[Exercise A]:
Put this sentence from the Oct. 7 survivors' account into Spanish: "At 6:29 a.m., rockets began firing."
[Exercise B]:
In the Oct. 7 survivors' account, swap "bike" for "cycle" and write out the passage from "Minutes afford miracles" to "a little longer.".
[Exercise C]:
Carry the Oct. 7 survivors' account further, picking up right after its final sentence.

The Kissins entered a house and began treating someone who was “badly injured.” All the while, fighting raged nearby, the couple said. Nearly seven hours after Hamas entered Kerem Shalom, members of the Israel Defense Forces finally arrived.

“There was a lot of luck that day,” Ofer Kissin said. “We are here to tell the story but we are lucky to be here. It was not obvious.”

Minutes afford miracles in Kibbutz Zikim

Most Saturday mornings, Shani Teshuva leaves Kibbutz Zikim between 6 and 6:30 a.m. to bike near the beach, she said. On Oct. 7, she woke up, noticed it wasn’t as hot as the week before and decided to stay home a little longer.

“I gave myself an extra 10 minutes and those extra 10 minutes are the reason that I am here alive,” she said.

At 6:29 a.m., rockets began firing.

Given the kibbutz’s location (about 500 meters from Gaza), “we have eight seconds to get to shelter,” Teshuva said.

[Listed entries]:
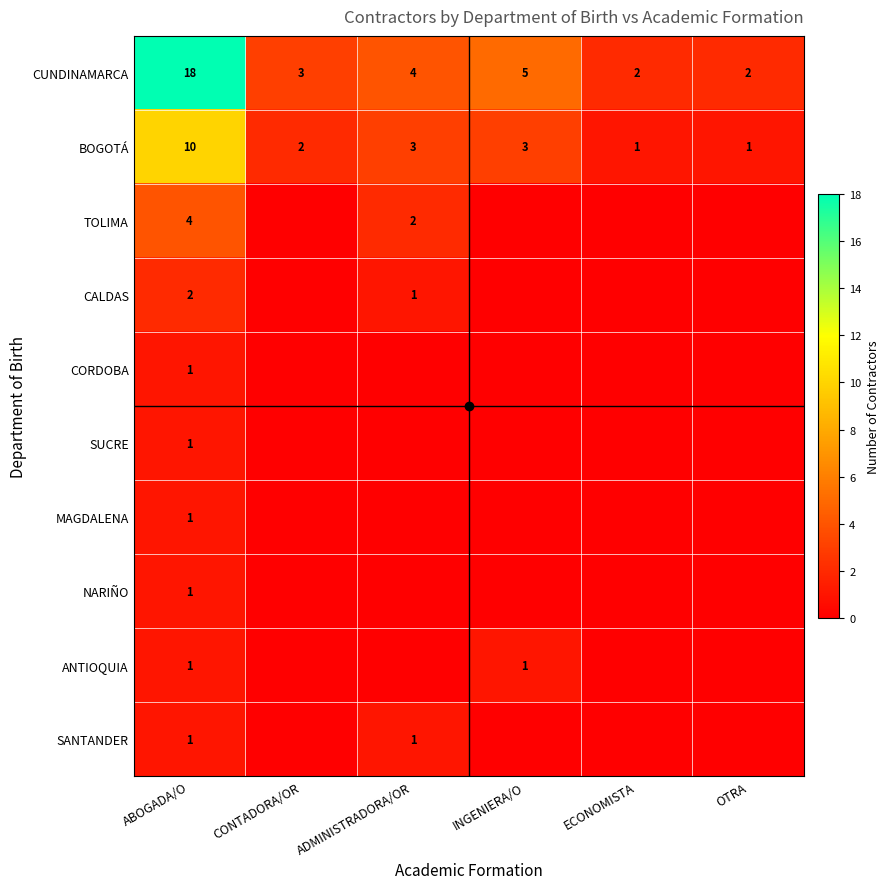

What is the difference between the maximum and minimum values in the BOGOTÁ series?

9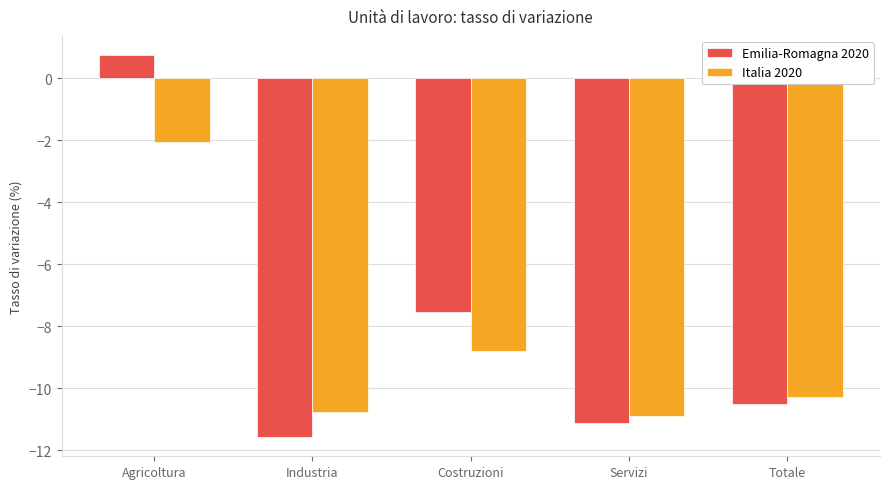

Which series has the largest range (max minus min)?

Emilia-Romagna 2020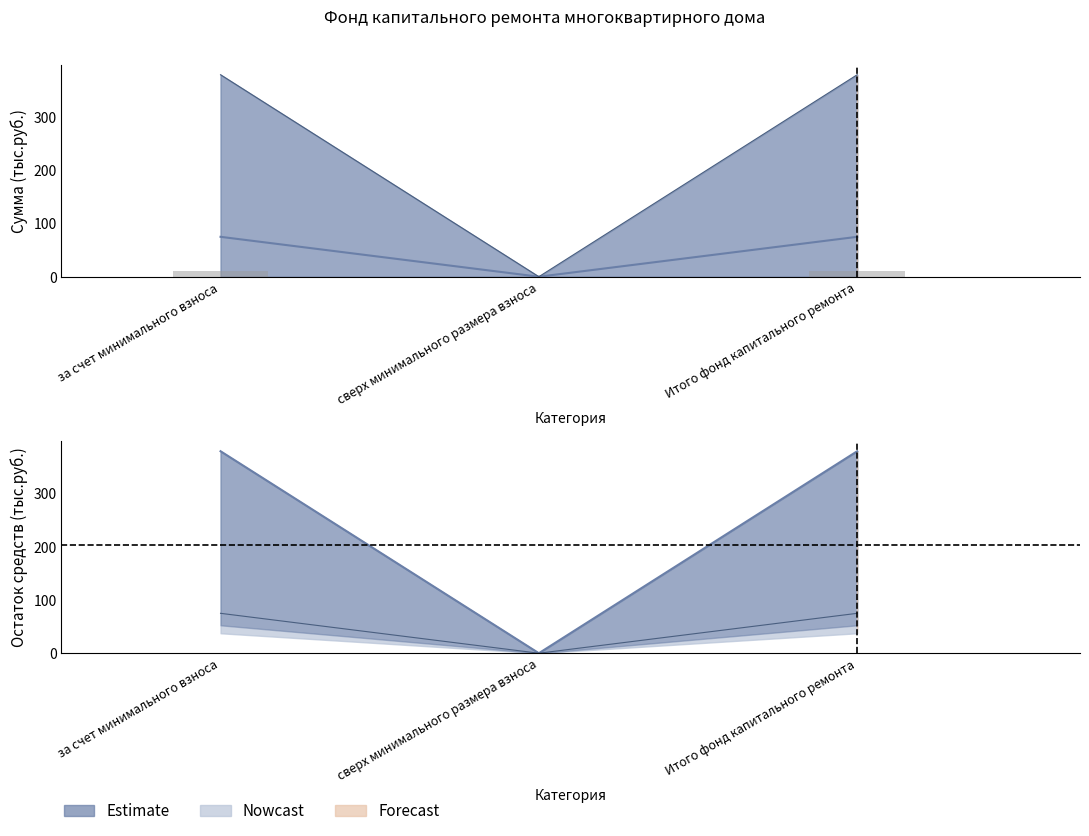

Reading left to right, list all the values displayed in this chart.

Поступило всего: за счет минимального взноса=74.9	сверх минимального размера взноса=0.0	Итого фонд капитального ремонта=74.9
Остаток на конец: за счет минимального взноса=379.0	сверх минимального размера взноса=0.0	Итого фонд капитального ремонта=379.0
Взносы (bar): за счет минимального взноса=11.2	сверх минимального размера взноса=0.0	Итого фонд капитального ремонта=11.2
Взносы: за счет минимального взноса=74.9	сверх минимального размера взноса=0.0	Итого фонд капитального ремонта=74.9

[Expected answer A]:
A las 6:29 a. m., comenzaron a dispararse cohetes.

[Expected answer B]:
Minutes afford miracles in Kibbutz Zikim

Most Saturday mornings, Shani Teshuva leaves Kibbutz Zikim between 6 and 6:30 a.m. to cycle near the beach, she said. On Oct. 7, she woke up, noticed it wasn’t as hot as the week before and decided to stay home a little longer.

[Expected answer C]:
Shani Teshuva, a survivor of the Oct. 7 attack in Israel, clutches an empty chair that symbolizes ‘every single one of the people that were kidnapped.’ (Photo by Joshua Franzos)

Along with her husband and two children, ages 14 and 12, the family feverishly descended downstairs and entered their safe room.

She and her husband noticed an open window.

“We laid on the floor covering our children,” Teshuva said. During a period of calm, “we got up, closed the iron window, we shut the door tight and we stayed in the safe room.”

Teshuva heard gunfire but didn’t recognize the sound.

“We are familiar with the army’s, from training,” she said. “And we are used to rockets. It’s unbelievable to say, but we can handle rockets.”

The sound of unfamiliar shooting increased.

There was a battle 30 feet from Teshuva’s home, she said: The head of the kibbutz received a call from the head of security in the area, saying, “There are terrorists coming in through the ocean, from land and from the air.”

That message gave the kibbutz’s response team two minutes, but the team wasn’t comprised of young soldiers, Teshuva said. “These are people that have families.”

The response team, which consisted of individuals aged 25-70, spread out and noticed an army truck approaching the kibbutz’s fence.

“The response team thought it was the army coming to help us,” she said. “But as people jumped out of the car, one of them jumped with an RPG, and that’s the second they realized these are terrorists. These are Hamas terrorists.”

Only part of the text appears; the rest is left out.